At the sound of her voice, my soul grew still, grew focused. For the first time since I’d walked into Uncle Mike’s, I wasn’t afraid.

For weeks, buried in the poor half-grown kitten’s head, I had let her hurt us, hurt others, because I was helpless to do anything else. I had had to bear mute witness to the foulness of her actions. Tonight we were going to stop her.

The skin on my muzzle wrinkled and I had to fight back a growl.

“What was that?” asked Magda, the zombie witch, just as the crow sounded off again. She wasn’t talking about any sound I’d made—she was talking about the crow-thing, because I hadn’t made any noise.

I could feel the animated crow’s attention brush by me, but I was out of its area of perception now. It settled back into an inanimate object with a mutter of indignation and a ruffle of its feathers. This wasn’t a zombie; there was no semblance of life, no smell of wrongness. It was merely a simulacrum designed to warn intruders off. Elizaveta’s work—its voice had sounded like the old witch trying to mimic what a crow might sound like, assuming the crow was Russian, and it smelled like Elizaveta’s magic.

Magda made no effort to be quiet or unobtrusive when she came to check it out. She was using her cell phone as a flashlight, but I wasn’t worried.

A coyote’s fur is every color and blends very well into the shadows. In broad daylight the witch would have had trouble finding me where I lay under the vines. At night, as long as I kept my eyes closed so the light didn’t catch the reflection, I was virtually invisible.

Magda marched into the garden as if she owned it. When both feet were in the worked soil, the crow came to life again.

“Hardesty witch,” it said in a soft raspy voice. “You don’t belong here. You should go before you meet your doom.”

“And who are you to say so?” the witch demanded.

But the crow wasn’t really talking to her. “Witch, witch, witch,” it cried. “Elizaveta, there is a witch in our garden. Witch, witch, witch.”

“It’s just an animation,” the zombie witch called. She turned around and tramped back out of the garden. “The crow that sits atop the scarecrow is bespelled.”

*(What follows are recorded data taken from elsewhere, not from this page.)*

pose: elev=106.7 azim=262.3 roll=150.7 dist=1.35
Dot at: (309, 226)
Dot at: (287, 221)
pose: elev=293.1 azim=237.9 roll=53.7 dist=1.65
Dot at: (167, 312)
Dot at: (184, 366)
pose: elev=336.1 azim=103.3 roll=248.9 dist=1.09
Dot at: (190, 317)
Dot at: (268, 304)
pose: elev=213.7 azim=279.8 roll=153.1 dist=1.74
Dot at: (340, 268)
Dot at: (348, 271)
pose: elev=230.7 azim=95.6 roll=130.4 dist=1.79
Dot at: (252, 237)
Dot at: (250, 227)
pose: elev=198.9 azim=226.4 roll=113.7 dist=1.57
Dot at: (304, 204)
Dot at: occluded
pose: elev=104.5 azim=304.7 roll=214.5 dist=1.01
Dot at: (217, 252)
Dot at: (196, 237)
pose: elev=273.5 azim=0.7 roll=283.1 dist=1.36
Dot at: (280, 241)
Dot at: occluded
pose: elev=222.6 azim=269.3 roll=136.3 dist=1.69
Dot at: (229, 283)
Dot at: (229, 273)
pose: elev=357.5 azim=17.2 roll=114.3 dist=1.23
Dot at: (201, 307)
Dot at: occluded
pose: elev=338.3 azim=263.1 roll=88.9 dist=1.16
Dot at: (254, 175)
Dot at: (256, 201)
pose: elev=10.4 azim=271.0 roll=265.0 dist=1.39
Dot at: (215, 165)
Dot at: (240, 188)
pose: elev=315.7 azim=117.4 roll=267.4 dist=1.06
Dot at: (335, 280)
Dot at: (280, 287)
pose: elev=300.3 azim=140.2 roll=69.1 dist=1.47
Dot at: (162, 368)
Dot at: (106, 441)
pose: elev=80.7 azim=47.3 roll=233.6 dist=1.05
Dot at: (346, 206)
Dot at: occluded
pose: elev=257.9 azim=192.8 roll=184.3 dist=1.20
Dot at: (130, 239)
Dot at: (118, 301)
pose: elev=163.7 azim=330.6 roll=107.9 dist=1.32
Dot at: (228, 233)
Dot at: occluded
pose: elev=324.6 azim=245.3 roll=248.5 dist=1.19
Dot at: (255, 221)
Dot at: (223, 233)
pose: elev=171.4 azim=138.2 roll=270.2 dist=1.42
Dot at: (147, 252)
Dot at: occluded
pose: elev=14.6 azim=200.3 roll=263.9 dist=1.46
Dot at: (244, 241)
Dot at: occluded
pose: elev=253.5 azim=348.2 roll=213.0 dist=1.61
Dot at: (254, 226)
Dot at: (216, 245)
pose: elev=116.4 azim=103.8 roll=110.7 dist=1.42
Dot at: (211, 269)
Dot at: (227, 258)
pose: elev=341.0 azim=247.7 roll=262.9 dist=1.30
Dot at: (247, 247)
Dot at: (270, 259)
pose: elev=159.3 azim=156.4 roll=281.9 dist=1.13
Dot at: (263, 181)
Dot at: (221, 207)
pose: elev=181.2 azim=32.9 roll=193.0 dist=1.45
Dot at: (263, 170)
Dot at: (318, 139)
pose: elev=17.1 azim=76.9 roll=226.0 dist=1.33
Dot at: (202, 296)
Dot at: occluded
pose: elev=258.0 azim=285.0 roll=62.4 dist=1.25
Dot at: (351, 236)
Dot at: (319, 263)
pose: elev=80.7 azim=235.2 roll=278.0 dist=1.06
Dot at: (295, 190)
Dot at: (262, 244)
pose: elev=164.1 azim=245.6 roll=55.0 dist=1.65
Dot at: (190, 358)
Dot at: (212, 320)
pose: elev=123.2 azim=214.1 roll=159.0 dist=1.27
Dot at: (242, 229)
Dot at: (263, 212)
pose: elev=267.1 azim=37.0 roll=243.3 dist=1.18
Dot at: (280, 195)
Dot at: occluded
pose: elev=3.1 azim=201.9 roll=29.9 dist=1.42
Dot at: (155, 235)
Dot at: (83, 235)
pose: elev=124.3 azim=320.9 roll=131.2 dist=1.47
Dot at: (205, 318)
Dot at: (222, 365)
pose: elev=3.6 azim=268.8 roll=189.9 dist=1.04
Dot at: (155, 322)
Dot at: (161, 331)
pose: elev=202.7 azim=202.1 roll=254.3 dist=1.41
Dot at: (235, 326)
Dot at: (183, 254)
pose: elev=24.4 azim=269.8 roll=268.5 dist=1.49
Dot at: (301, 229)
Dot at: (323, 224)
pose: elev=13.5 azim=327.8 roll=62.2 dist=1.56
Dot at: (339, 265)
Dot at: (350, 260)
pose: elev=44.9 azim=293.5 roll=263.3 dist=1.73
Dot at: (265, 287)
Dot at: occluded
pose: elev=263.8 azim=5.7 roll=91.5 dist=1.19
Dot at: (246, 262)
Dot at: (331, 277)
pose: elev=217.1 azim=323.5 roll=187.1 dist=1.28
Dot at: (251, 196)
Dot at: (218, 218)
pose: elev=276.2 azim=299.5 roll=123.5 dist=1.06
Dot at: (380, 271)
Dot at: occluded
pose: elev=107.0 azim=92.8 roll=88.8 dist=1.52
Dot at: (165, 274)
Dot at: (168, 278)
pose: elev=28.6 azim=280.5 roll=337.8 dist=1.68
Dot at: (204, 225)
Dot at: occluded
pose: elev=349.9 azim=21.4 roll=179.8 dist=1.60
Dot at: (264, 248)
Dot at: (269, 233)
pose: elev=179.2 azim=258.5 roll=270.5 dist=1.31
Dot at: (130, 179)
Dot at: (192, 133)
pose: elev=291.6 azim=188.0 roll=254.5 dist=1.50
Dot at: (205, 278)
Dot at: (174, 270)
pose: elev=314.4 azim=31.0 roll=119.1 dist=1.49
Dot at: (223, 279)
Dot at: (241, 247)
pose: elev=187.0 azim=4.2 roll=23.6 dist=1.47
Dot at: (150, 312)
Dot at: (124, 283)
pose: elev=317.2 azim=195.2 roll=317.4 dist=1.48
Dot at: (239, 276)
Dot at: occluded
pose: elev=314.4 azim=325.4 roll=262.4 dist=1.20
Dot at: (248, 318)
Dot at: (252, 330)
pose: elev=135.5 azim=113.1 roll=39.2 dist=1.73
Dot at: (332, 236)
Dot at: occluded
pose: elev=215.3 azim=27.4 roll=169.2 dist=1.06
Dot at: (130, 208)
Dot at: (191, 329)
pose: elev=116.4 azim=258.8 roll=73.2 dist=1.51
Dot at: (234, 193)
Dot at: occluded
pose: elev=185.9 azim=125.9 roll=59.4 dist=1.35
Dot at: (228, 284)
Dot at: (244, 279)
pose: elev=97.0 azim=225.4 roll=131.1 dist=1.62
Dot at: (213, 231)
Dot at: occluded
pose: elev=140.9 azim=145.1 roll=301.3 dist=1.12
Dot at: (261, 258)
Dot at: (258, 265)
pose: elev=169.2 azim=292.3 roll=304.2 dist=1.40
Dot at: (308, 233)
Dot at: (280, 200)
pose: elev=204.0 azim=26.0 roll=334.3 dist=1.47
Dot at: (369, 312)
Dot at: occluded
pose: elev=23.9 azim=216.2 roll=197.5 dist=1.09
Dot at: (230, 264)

“A scarecrow that is a crow,” said Death. Her voice was quiet. I couldn’t tell if she was speaking to Magda, who was striding back to the concrete square at the back of the house, or if she was speaking to the other people on the patio.

“It’s that scarecrow in the garden,” Death said. “That’s quite clever; I wonder if it works on skunks.”

“I don’t have a coyote for my collection,” Magda complained. “Why couldn’t it freeze the creature when it catches it? What’s the use in something that shrieks like that?”

“The whole point of it is to chase the creatures out of the garden,” Death said. “I’m sorry about the coyote; it will be miles away by now. If you really want a coyote so badly, we’ll set a live trap out tomorrow. Likely the creature will be back.”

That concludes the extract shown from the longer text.